THE RECORDS below:

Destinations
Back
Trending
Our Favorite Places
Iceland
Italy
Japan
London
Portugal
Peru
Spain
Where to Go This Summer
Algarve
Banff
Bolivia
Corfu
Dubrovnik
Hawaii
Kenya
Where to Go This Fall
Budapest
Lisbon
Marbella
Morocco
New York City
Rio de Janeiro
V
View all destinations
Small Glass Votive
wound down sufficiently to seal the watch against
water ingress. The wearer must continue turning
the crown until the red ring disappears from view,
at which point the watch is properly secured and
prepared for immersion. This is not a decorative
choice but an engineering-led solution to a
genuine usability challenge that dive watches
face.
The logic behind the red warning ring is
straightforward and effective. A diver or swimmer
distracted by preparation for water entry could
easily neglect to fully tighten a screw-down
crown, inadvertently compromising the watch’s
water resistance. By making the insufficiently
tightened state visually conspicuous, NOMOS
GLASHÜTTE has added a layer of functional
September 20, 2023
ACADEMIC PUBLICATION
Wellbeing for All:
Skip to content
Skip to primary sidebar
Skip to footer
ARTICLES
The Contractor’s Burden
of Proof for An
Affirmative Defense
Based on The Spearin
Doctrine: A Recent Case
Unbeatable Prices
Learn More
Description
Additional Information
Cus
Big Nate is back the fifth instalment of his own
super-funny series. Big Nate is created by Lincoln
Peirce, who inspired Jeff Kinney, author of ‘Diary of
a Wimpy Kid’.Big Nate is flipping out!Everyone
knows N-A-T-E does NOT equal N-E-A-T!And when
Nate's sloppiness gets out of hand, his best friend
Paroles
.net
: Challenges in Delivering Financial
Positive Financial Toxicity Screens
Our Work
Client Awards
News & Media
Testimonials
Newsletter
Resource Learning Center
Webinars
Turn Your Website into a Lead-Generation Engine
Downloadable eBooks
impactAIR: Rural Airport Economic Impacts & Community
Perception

End of THE RECORDS.

= WHAT YOU NEED TO DO =
Reproduce, character for character, the lines of the items from the very first line through the line holding "News & Media", including both.

= FINISHED EXERCISE =
Destinations
Back
Trending
Our Favorite Places
Iceland
Italy
Japan
London
Portugal
Peru
Spain
Where to Go This Summer
Algarve
Banff
Bolivia
Corfu
Dubrovnik
Hawaii
Kenya
Where to Go This Fall
Budapest
Lisbon
Marbella
Morocco
New York City
Rio de Janeiro
V
View all destinations
Small Glass Votive
wound down sufficiently to seal the watch against
water ingress. The wearer must continue turning
the crown until the red ring disappears from view,
at which point the watch is properly secured and
prepared for immersion. This is not a decorative
choice but an engineering-led solution to a
genuine usability challenge that dive watches
face.
The logic behind the red warning ring is
straightforward and effective. A diver or swimmer
distracted by preparation for water entry could
easily neglect to fully tighten a screw-down
crown, inadvertently compromising the watch’s
water resistance. By making the insufficiently
tightened state visually conspicuous, NOMOS
GLASHÜTTE has added a layer of functional
September 20, 2023
ACADEMIC PUBLICATION
Wellbeing for All:
Skip to content
Skip to primary sidebar
Skip to footer
ARTICLES
The Contractor’s Burden
of Proof for An
Affirmative Defense
Based on The Spearin
Doctrine: A Recent Case
Unbeatable Prices
Learn More
Description
Additional Information
Cus
Big Nate is back the fifth instalment of his own
super-funny series. Big Nate is created by Lincoln
Peirce, who inspired Jeff Kinney, author of ‘Diary of
a Wimpy Kid’.Big Nate is flipping out!Everyone
knows N-A-T-E does NOT equal N-E-A-T!And when
Nate's sloppiness gets out of hand, his best friend
Paroles
.net
: Challenges in Delivering Financial
Positive Financial Toxicity Screens
Our Work
Client Awards
News & Media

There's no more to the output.